The construction industry is full of innovative thinkers, says Jim Smith, Northwest Plastics, Redding, California, inventor of Bolt-Rite Products. “We are the guys in the field trying to put a round peg in a square hole,” Smith says. “The guys in the field are the ones who see the problem first hand and say let’s just make the peg round.”
With an inventor’s mind, a background in construction and a new manufacturing company, Smith was armed to create his idea. While he was in the concrete industry, he had the idea for Bolt-Rite products. He wanted to create a reusable template to quickly and accurately anchor bolts for concrete forming. His latest invention is an adjustable, aluminum four-bolt template. It comes in either a 9-inch or a 14-inch square and adjusts to fit 5/8 to 1-1/4-inch bolts.
Now his whole business is based around his inventions. But he attributes his real success to the innovators in the industry. “Contractors will make a suggestion to add a little piece of something or change this to make it easier to hold,” he says. “They feed this stuff to me. They tell us what they want and we go and develop it.”
Contractor/Inventor Dan Wolfe, Red Wolf Development, Highland, Utah, also saw a need in the construction industry for better jobsite security. “I got ripped off the first time shortly after I got my contractor’s license in 1975 and that wasn’t the last,” he says. “You feel so victimized and abused. You just want to nail those guys.” When the existing limited tracking systems failed him, he started developing his idea for a tracking device that would catch the thief in the act. He started developing a GPS tracking device with infrared sensors linked to a cell phone. When the device detects an intrusion at the site it calls the owner. If you can’t get there in time to catch the bad guy then the tracking system leads you and the police right to him.
It took him years and “nearly every penny” he had to develop the product. He already had pre-sold 800 units to contractors in his area when DeWalt heard about his invention and came to negotiate.
For advanced royalities and a promise of 3 percent royalties for life, DeWalt bought 50-percent of the license to market and sell the MobileLock. Plus it took the burden of financing the marketing. The DeWalt agreement got Wolfe’s head above water after he and his partners had invested everything they had.
The new slick redesign of Wolfe’s invention debuted January 2007 but isn’t available in the big box stores just yet. Do you have an invention idea?
Wolfe has been an inventor all his life. “And I have wasted a lot of time and money on my inventions,” he says. So, before you get discouraged follow his tips to success.
First, do a little research yourself. You don’t need a patent attorney to go online to the United States Patent and Trademark Office (USPTO) website to see if your idea is already patented. “Most ideas, sad to say, are already thought of and patented,” Wolfe says. Between 2000 and 2005, the USPTO received 2,153,852 official patent applications and in the same time frame only issued just over 1 million patents.

▶ **DATA LISTING**:

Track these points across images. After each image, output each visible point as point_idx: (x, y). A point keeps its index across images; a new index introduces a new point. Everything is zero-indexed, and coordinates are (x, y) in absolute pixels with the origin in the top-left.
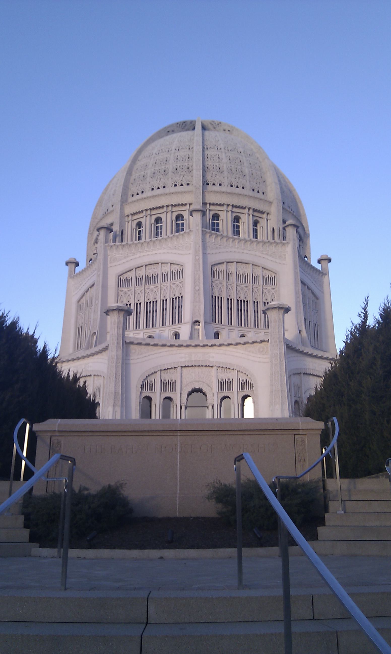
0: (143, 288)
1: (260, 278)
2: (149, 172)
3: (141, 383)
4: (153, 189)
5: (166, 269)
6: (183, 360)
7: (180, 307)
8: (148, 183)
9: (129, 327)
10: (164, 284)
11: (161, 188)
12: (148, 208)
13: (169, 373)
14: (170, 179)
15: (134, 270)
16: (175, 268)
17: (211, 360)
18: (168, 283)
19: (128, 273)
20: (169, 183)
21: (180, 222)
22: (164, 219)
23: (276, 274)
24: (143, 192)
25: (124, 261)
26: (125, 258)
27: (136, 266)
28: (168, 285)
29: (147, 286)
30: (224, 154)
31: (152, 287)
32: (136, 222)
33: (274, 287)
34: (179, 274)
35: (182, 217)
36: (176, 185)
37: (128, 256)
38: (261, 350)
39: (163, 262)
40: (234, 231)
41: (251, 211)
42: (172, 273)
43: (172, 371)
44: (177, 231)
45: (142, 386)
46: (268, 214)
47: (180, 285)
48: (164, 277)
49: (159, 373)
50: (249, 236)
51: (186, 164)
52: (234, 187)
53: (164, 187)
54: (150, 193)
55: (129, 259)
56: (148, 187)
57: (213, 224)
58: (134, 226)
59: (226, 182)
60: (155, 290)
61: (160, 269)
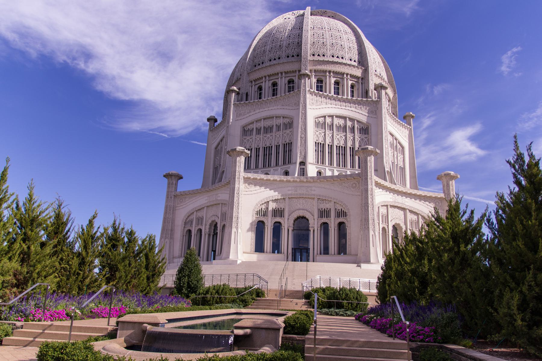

▶ **REQUIREMENT**: Write out the part of the article on contractor inventors that starts at "It took him" and ends at "everything they had.".

▶ **SOLUTION TO THE EXERCISE**:
It took him years and “nearly every penny” he had to develop the product. He already had pre-sold 800 units to contractors in his area when DeWalt heard about his invention and came to negotiate.
For advanced royalities and a promise of 3 percent royalties for life, DeWalt bought 50-percent of the license to market and sell the MobileLock. Plus it took the burden of financing the marketing. The DeWalt agreement got Wolfe’s head above water after he and his partners had invested everything they had.